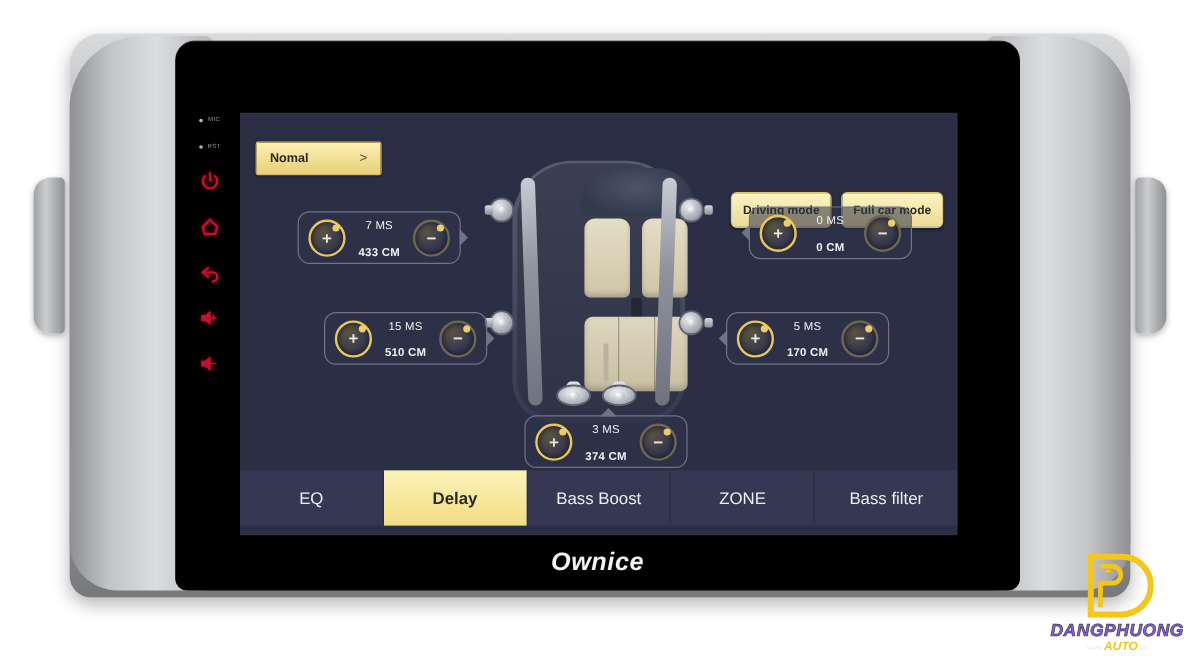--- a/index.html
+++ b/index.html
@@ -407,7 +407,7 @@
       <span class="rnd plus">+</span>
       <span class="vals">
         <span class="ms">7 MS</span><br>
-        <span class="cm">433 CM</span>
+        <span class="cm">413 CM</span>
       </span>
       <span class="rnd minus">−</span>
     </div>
┄┄┄┄┄┄
* [Aim of the task]
Print the entire listing precisely as written, omitting the images it holds.

* [Answer section]
--- a/index.html
+++ b/index.html
@@ -407,7 +407,7 @@
       <span class="rnd plus">+</span>
       <span class="vals">
         <span class="ms">7 MS</span><br>
-        <span class="cm">433 CM</span>
+        <span class="cm">413 CM</span>
       </span>
       <span class="rnd minus">−</span>
     </div>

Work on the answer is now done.